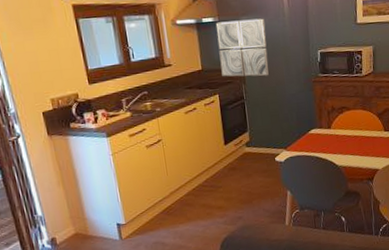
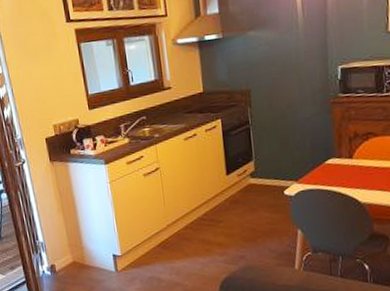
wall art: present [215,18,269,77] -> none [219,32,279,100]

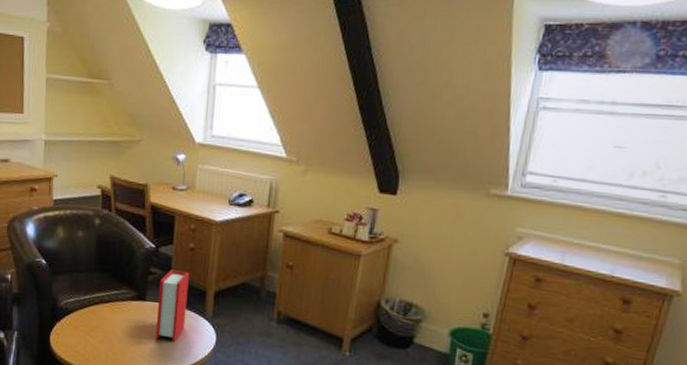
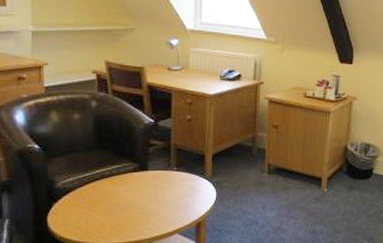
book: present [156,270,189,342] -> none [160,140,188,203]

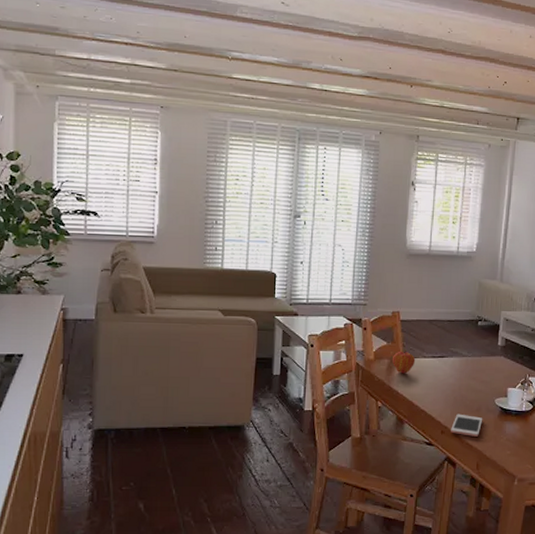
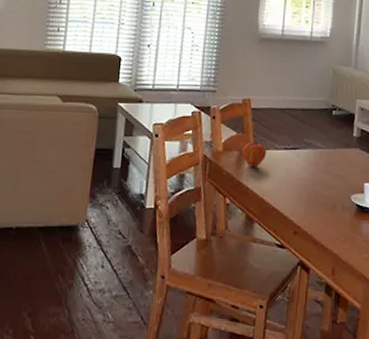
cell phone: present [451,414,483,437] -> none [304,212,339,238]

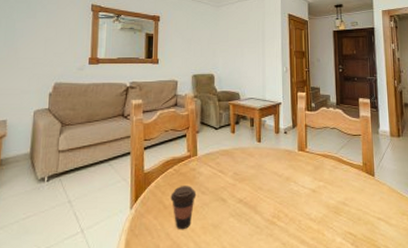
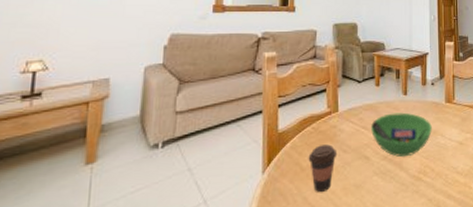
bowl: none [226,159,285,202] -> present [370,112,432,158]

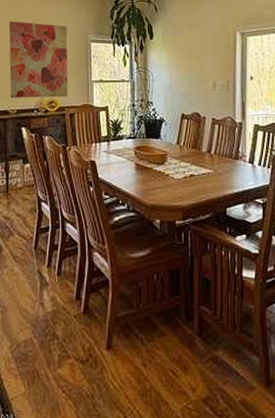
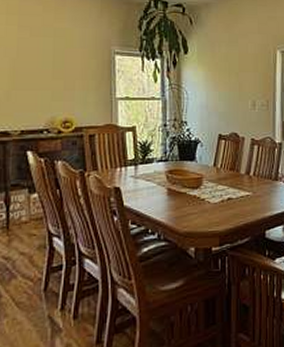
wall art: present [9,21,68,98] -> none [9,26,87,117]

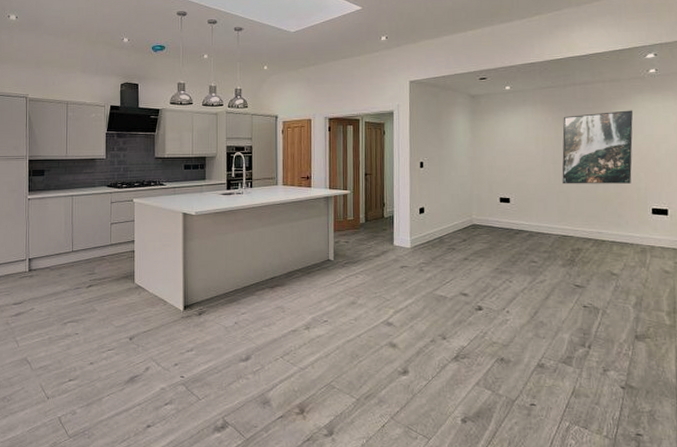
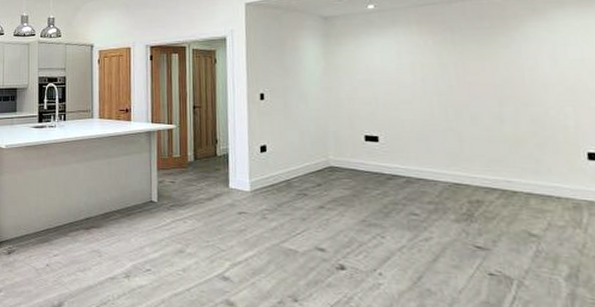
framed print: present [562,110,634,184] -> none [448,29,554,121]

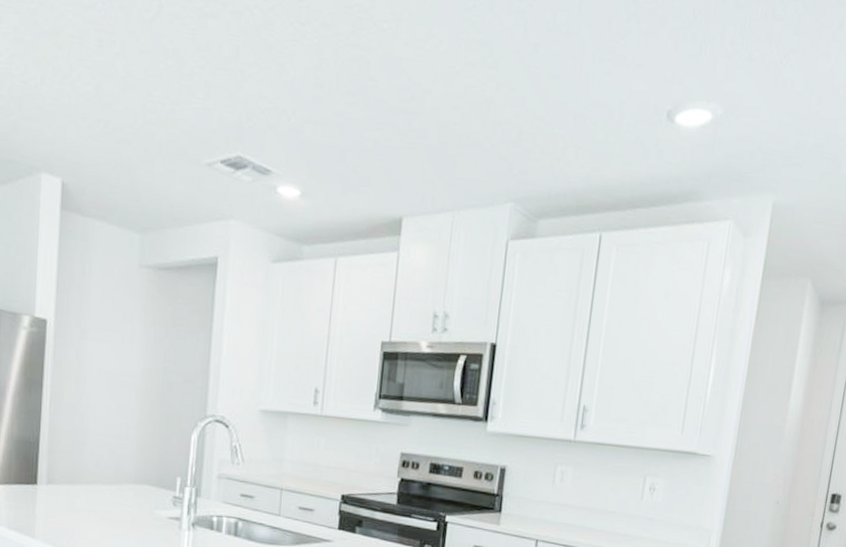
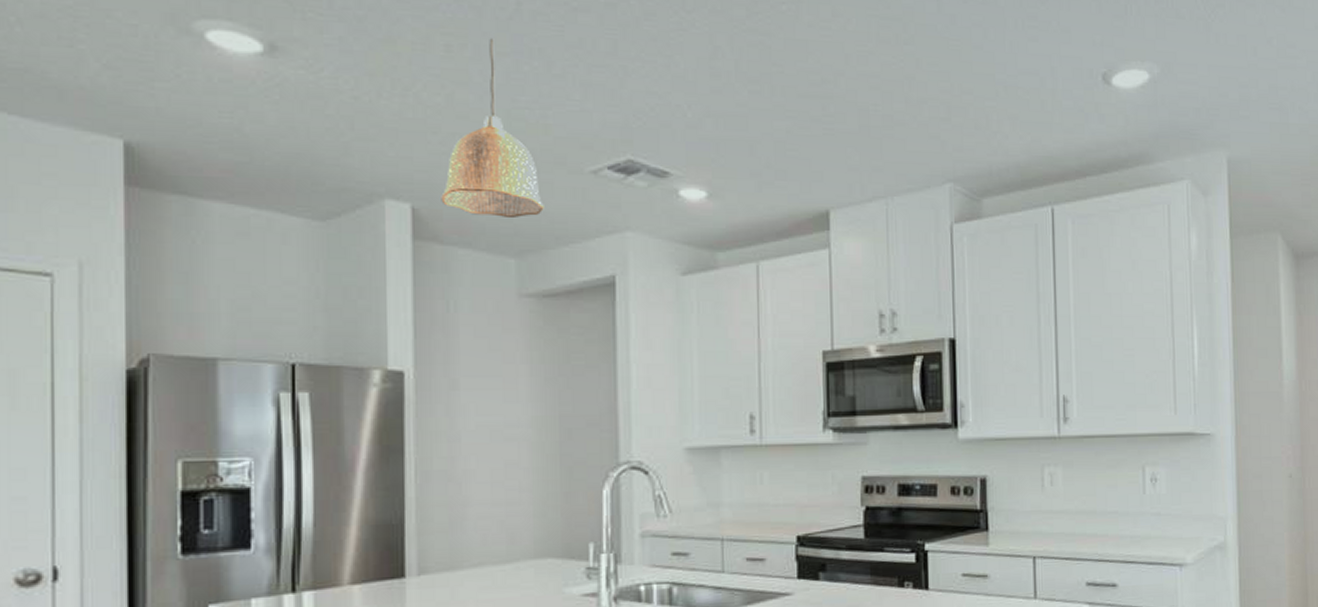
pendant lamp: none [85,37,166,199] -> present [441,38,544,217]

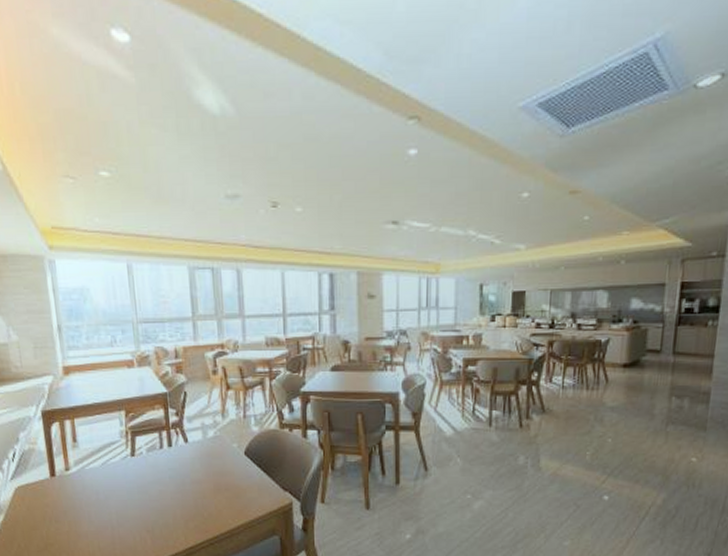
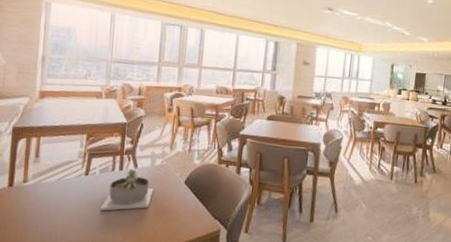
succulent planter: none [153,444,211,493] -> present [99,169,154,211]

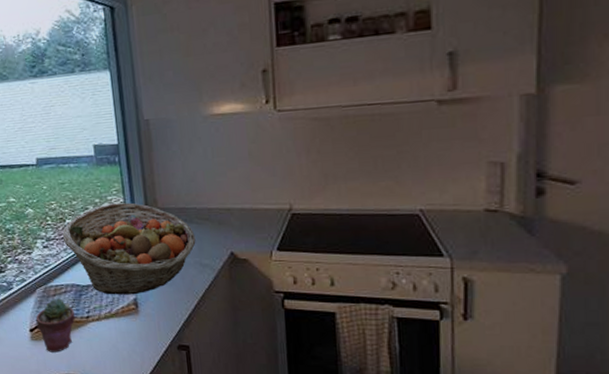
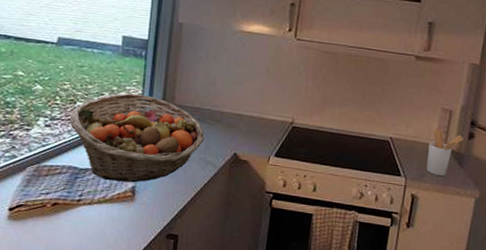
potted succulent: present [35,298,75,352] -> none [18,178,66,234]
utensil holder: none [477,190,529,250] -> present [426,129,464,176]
········
Please report how many lines of the listing contain the word "wall", and include nothing beyond that number.

Solution to the problem: 2